Despite growing interest in social purpose from customers and companies alike, there is room for improving how the pursuit and execution of corporate social purpose is measured.

“Just like there’s greenwashing, there’s also risk of purpose washing…Companies are saying that they’re a social purpose company, you would want to hear that it’s embedded in their strategy, and the stories they’re telling indicate that they are pushing towards their social purpose,” said Tessa Vanderkop, a social purpose specialist for the United Way BC Social Purpose Institute.

“There are new governance pieces that are emerging and best practices. We have a social purpose assessment that we ask businesses to do and we ask them to report on that.
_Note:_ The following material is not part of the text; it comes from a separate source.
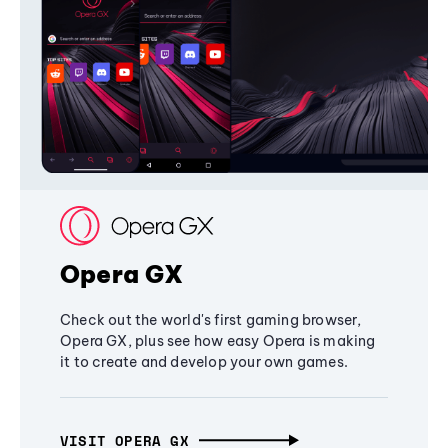
Opera GX
Check out the world's first gaming browser,
Opera GX, plus see how easy Opera is making
it to create and develop your own games.
VISIT OPERA GX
I think we’re going to see more and more of this as we move along.”

Wade said that is why certifications are important – B Corp requires companies to pass a rigorous review process in order to attain certification, and certified companies are reviewed every three years.

This sets certified companies apart from organizations that may preach – but not live up to – stated values around sustainability.

“It’s a completely meaningless statement if you consider sustainability and do the exact opposite,” Wade said, adding that consumers are becoming more informed on this topic.

Roy said one way to address the measurement challenges is to help companies better leverage their social purpose to drive key organizational functions and incorporate it into their day-to-day business operations, including recruitment, sales and marketing communication, annual reporting, procurement and supply chains.

“I think that’s why companies have difficulty measuring it, because they’re not deploying it,” he said. “There’s a long road to go, and these are all new, exciting discussion points.”